Rows from a collection:
- Opening Delimiter -
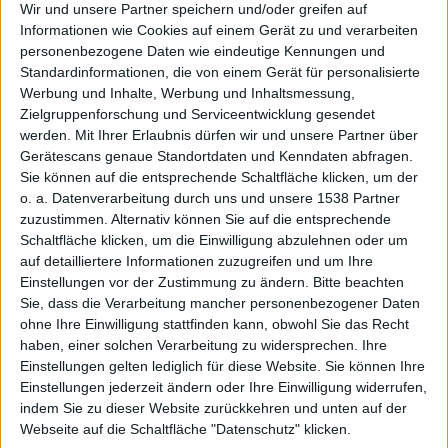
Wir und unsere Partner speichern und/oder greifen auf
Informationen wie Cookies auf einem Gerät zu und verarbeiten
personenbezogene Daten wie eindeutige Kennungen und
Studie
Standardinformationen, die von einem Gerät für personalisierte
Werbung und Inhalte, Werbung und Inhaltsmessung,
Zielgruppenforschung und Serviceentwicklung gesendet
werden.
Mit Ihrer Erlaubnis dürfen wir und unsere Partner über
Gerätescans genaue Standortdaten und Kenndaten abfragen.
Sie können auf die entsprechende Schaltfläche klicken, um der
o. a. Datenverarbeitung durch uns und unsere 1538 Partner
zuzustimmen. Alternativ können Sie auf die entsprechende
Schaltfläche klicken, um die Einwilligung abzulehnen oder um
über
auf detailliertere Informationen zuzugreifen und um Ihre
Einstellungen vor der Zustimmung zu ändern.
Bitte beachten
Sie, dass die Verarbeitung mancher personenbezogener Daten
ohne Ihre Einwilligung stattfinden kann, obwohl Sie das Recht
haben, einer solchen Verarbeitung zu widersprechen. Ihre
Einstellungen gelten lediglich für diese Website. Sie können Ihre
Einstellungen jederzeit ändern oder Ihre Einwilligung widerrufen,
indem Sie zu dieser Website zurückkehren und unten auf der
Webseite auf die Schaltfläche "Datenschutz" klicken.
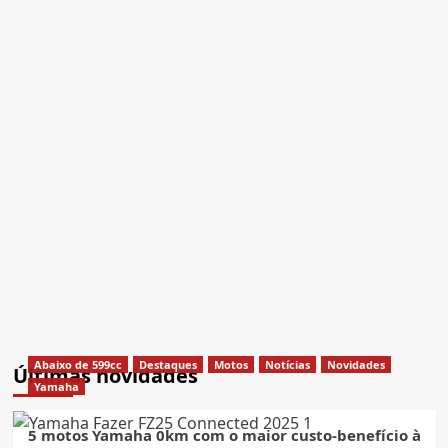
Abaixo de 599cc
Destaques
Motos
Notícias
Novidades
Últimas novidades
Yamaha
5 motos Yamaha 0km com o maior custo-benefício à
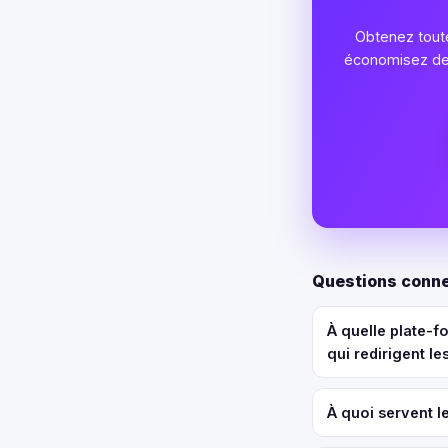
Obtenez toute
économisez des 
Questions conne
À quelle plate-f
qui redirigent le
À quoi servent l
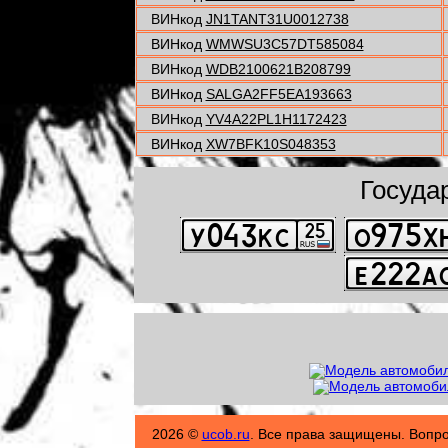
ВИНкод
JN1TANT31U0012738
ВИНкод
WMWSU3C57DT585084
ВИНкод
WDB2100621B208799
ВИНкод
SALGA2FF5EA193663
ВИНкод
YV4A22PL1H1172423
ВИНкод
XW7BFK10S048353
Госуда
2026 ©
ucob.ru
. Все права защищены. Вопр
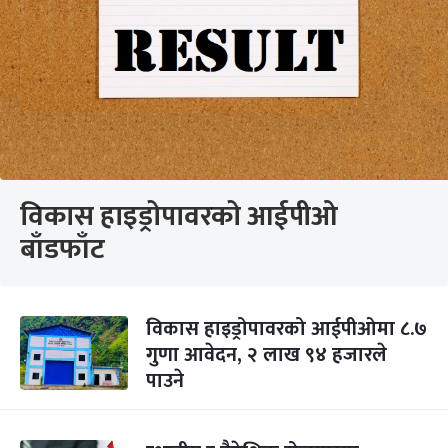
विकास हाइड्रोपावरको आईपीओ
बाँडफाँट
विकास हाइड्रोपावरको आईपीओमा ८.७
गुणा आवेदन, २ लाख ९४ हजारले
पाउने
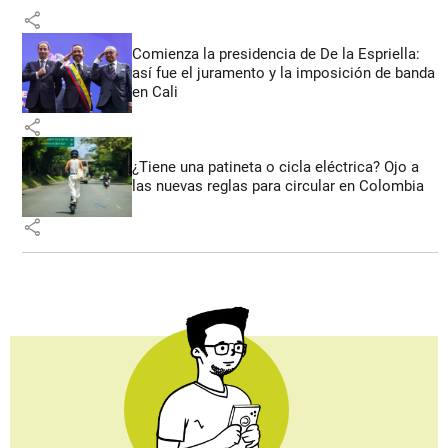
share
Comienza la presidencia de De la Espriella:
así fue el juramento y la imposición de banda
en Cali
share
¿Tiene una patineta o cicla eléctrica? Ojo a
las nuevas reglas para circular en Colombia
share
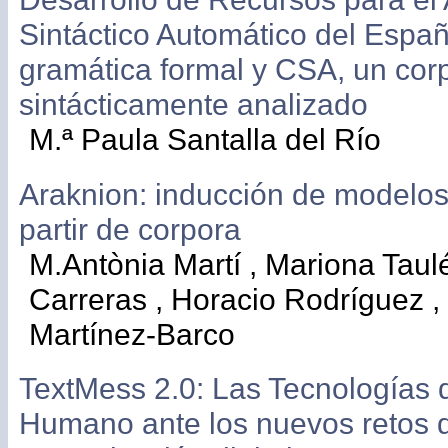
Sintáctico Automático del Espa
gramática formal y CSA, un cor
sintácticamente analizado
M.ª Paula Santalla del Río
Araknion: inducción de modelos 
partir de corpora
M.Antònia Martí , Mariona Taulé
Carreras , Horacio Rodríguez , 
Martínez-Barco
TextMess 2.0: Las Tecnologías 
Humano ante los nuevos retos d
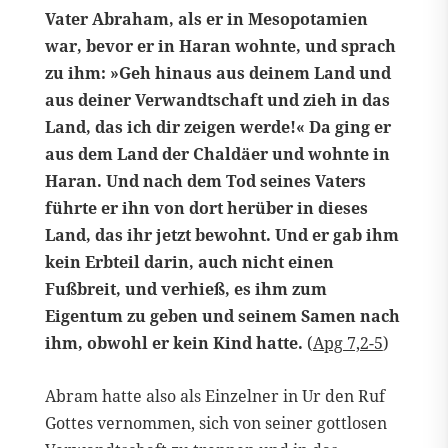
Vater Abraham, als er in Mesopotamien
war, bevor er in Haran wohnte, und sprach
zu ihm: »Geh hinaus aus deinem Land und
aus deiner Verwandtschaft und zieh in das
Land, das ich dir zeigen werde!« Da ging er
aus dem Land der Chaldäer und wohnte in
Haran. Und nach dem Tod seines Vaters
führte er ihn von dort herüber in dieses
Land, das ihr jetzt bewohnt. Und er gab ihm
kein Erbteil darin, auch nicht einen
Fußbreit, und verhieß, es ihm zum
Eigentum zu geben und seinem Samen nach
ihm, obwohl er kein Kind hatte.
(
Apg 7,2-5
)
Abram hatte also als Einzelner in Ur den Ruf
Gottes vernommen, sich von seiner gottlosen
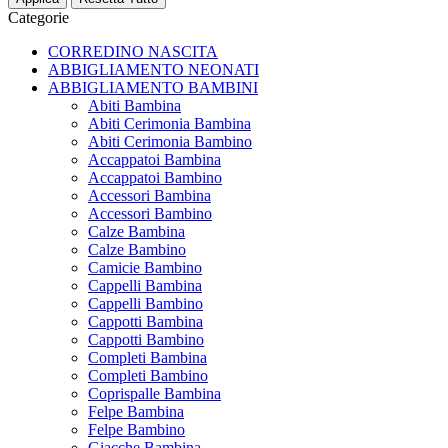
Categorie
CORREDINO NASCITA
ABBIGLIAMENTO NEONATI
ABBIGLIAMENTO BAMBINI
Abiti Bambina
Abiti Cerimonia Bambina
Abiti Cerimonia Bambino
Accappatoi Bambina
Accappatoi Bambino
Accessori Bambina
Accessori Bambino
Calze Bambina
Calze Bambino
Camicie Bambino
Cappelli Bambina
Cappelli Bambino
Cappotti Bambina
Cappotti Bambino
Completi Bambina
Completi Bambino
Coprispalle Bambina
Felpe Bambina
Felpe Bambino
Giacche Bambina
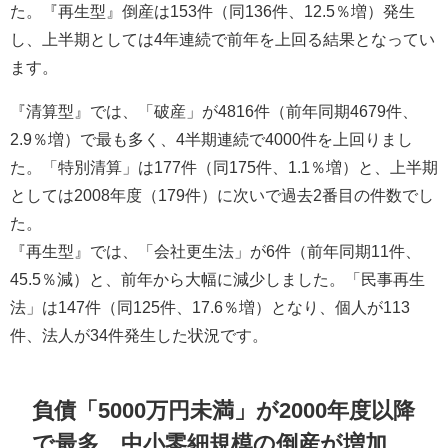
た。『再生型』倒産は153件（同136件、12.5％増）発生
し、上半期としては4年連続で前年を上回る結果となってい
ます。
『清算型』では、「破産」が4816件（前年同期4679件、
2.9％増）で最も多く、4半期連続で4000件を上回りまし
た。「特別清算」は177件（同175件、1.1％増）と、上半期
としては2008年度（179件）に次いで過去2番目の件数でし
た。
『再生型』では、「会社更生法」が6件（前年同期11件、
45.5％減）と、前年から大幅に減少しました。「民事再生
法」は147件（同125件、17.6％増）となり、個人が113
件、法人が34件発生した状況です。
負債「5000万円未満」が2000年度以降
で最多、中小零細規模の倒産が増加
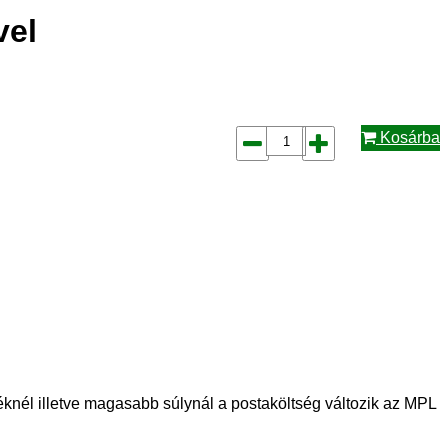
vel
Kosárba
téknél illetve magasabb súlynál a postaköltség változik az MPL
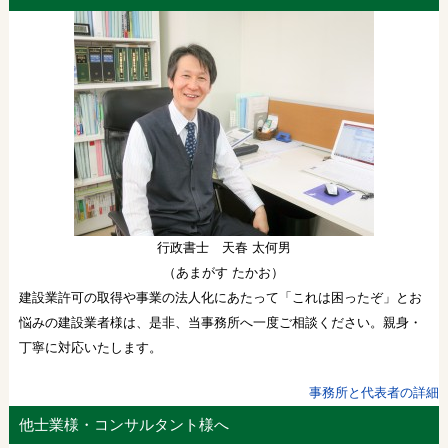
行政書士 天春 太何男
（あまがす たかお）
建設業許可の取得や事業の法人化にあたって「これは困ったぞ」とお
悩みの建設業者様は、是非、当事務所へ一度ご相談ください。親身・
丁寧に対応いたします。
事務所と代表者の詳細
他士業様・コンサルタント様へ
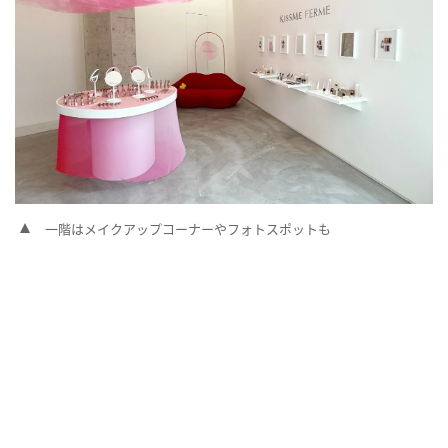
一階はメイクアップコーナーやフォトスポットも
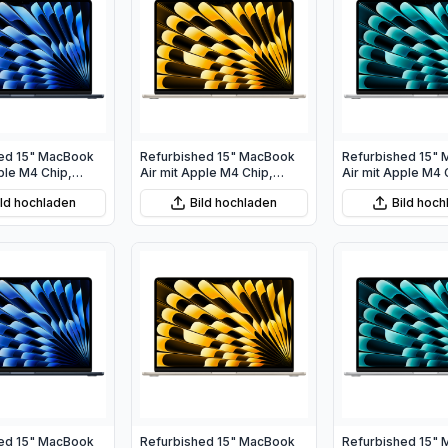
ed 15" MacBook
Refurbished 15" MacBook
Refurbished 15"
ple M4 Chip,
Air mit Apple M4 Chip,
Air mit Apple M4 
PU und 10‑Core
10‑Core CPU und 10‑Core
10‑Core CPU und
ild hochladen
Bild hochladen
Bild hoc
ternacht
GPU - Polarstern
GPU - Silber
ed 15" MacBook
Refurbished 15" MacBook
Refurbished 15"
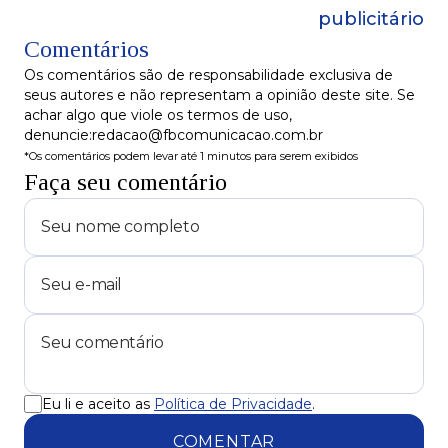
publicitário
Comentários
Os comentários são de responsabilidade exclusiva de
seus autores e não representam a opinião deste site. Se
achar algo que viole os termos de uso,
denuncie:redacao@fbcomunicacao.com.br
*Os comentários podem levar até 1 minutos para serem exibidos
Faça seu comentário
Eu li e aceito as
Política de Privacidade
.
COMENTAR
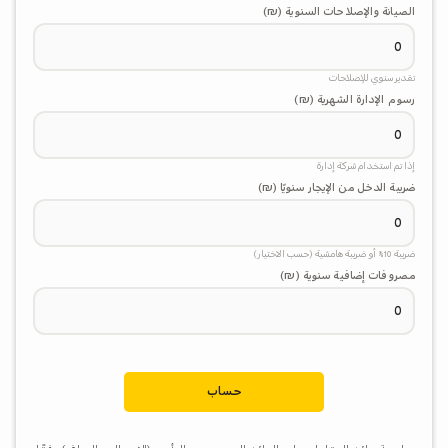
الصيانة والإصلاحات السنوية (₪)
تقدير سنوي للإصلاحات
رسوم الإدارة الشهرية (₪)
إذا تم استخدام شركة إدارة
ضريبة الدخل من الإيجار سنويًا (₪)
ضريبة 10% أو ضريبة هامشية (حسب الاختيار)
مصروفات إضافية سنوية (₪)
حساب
- Closing Delimiter -
Task instructions:
Pull the text lines out of every row and reproduce them word for word, leaving the pictures out of your answer.

Your solution:
Wir und unsere Partner speichern und/oder greifen auf
Informationen wie Cookies auf einem Gerät zu und verarbeiten
personenbezogene Daten wie eindeutige Kennungen und
Studie
Standardinformationen, die von einem Gerät für personalisierte
Werbung und Inhalte, Werbung und Inhaltsmessung,
Zielgruppenforschung und Serviceentwicklung gesendet
werden.
Mit Ihrer Erlaubnis dürfen wir und unsere Partner über
Gerätescans genaue Standortdaten und Kenndaten abfragen.
Sie können auf die entsprechende Schaltfläche klicken, um der
o. a. Datenverarbeitung durch uns und unsere 1538 Partner
zuzustimmen. Alternativ können Sie auf die entsprechende
Schaltfläche klicken, um die Einwilligung abzulehnen oder um
über
auf detailliertere Informationen zuzugreifen und um Ihre
Einstellungen vor der Zustimmung zu ändern.
Bitte beachten
Sie, dass die Verarbeitung mancher personenbezogener Daten
ohne Ihre Einwilligung stattfinden kann, obwohl Sie das Recht
haben, einer solchen Verarbeitung zu widersprechen. Ihre
Einstellungen gelten lediglich für diese Website. Sie können Ihre
Einstellungen jederzeit ändern oder Ihre Einwilligung widerrufen,
indem Sie zu dieser Website zurückkehren und unten auf der
Webseite auf die Schaltfläche "Datenschutz" klicken.
Abaixo de 599cc
Destaques
Motos
Notícias
Novidades
Últimas novidades
Yamaha
5 motos Yamaha 0km com o maior custo-benefício à
Obtenez toute
économisez des 
Questions conne
À quelle plate-f
qui redirigent le
À quoi servent l
ВИНкод
JN1TANT31U0012738
ВИНкод
WMWSU3C57DT585084
ВИНкод
WDB2100621B208799
ВИНкод
SALGA2FF5EA193663
ВИНкод
YV4A22PL1H1172423
ВИНкод
XW7BFK10S048353
Госуда
2026 ©
ucob.ru
. Все права защищены. Вопр
विकास हाइड्रोपावरको आईपीओ
बाँडफाँट
विकास हाइड्रोपावरको आईपीओमा ८.७
गुणा आवेदन, २ लाख ९४ हजारले
पाउने
share
Comienza la presidencia de De la Espriella:
así fue el juramento y la imposición de banda
en Cali
share
¿Tiene una patineta o cicla eléctrica? Ojo a
las nuevas reglas para circular en Colombia
share
Sintáctico Automático del Espa
gramática formal y CSA, un cor
sintácticamente analizado
M.ª Paula Santalla del Río
Araknion: inducción de modelos 
partir de corpora
M.Antònia Martí , Mariona Taulé
Carreras , Horacio Rodríguez , 
Martínez-Barco
TextMess 2.0: Las Tecnologías 
Humano ante los nuevos retos d
Vater Abraham, als er in Mesopotamien
war, bevor er in Haran wohnte, und sprach
zu ihm: »Geh hinaus aus deinem Land und
aus deiner Verwandtschaft und zieh in das
Land, das ich dir zeigen werde!« Da ging er
aus dem Land der Chaldäer und wohnte in
Haran. Und nach dem Tod seines Vaters
führte er ihn von dort herüber in dieses
Land, das ihr jetzt bewohnt. Und er gab ihm
kein Erbteil darin, auch nicht einen
Fußbreit, und verhieß, es ihm zum
Eigentum zu geben und seinem Samen nach
ihm, obwohl er kein Kind hatte.
(
Apg 7,2-5
)
Abram hatte also als Einzelner in Ur den Ruf
Gottes vernommen, sich von seiner gottlosen
Categorie
CORREDINO NASCITA
ABBIGLIAMENTO NEONATI
ABBIGLIAMENTO BAMBINI
Abiti Bambina
Abiti Cerimonia Bambina
Abiti Cerimonia Bambino
Accappatoi Bambina
Accappatoi Bambino
Accessori Bambina
Accessori Bambino
Calze Bambina
Calze Bambino
Camicie Bambino
Cappelli Bambina
Cappelli Bambino
Cappotti Bambina
Cappotti Bambino
Completi Bambina
Completi Bambino
Coprispalle Bambina
Felpe Bambina
Felpe Bambino
Giacche Bambina
た。『再生型』倒産は153件（同136件、12.5％増）発生
し、上半期としては4年連続で前年を上回る結果となってい
ます。
『清算型』では、「破産」が4816件（前年同期4679件、
2.9％増）で最も多く、4半期連続で4000件を上回りまし
た。「特別清算」は177件（同175件、1.1％増）と、上半期
としては2008年度（179件）に次いで過去2番目の件数でし
た。
『再生型』では、「会社更生法」が6件（前年同期11件、
45.5％減）と、前年から大幅に減少しました。「民事再生
法」は147件（同125件、17.6％増）となり、個人が113
件、法人が34件発生した状況です。
負債「5000万円未満」が2000年度以降
で最多、中小零細規模の倒産が増加
vel
Kosárba
téknél illetve magasabb súlynál a postaköltség változik az MPL
行政書士 天春 太何男
（あまがす たかお）
建設業許可の取得や事業の法人化にあたって「これは困ったぞ」とお
悩みの建設業者様は、是非、当事務所へ一度ご相談ください。親身・
丁寧に対応いたします。
事務所と代表者の詳細
他士業様・コンサルタント様へ
一階はメイクアップコーナーやフォトスポットも
ed 15" MacBook
Refurbished 15" MacBook
Refurbished 15"
ple M4 Chip,
Air mit Apple M4 Chip,
Air mit Apple M4 
PU und 10‑Core
10‑Core CPU und 10‑Core
10‑Core CPU und
ild hochladen
Bild hochladen
Bild hoc
ternacht
GPU - Polarstern
GPU - Silber
ed 15" MacBook
Refurbished 15" MacBook
Refurbished 15"
publicitário
Comentários
Os comentários são de responsabilidade exclusiva de
seus autores e não representam a opinião deste site. Se
achar algo que viole os termos de uso,
denuncie:redacao@fbcomunicacao.com.br
*Os comentários podem levar até 1 minutos para serem exibidos
Faça seu comentário
Eu li e aceito as
Política de Privacidade
.
COMENTAR
الصيانة والإصلاحات السنوية (₪)
تقدير سنوي للإصلاحات
رسوم الإدارة الشهرية (₪)
إذا تم استخدام شركة إدارة
ضريبة الدخل من الإيجار سنويًا (₪)
ضريبة 10% أو ضريبة هامشية (حسب الاختيار)
مصروفات إضافية سنوية (₪)
حساب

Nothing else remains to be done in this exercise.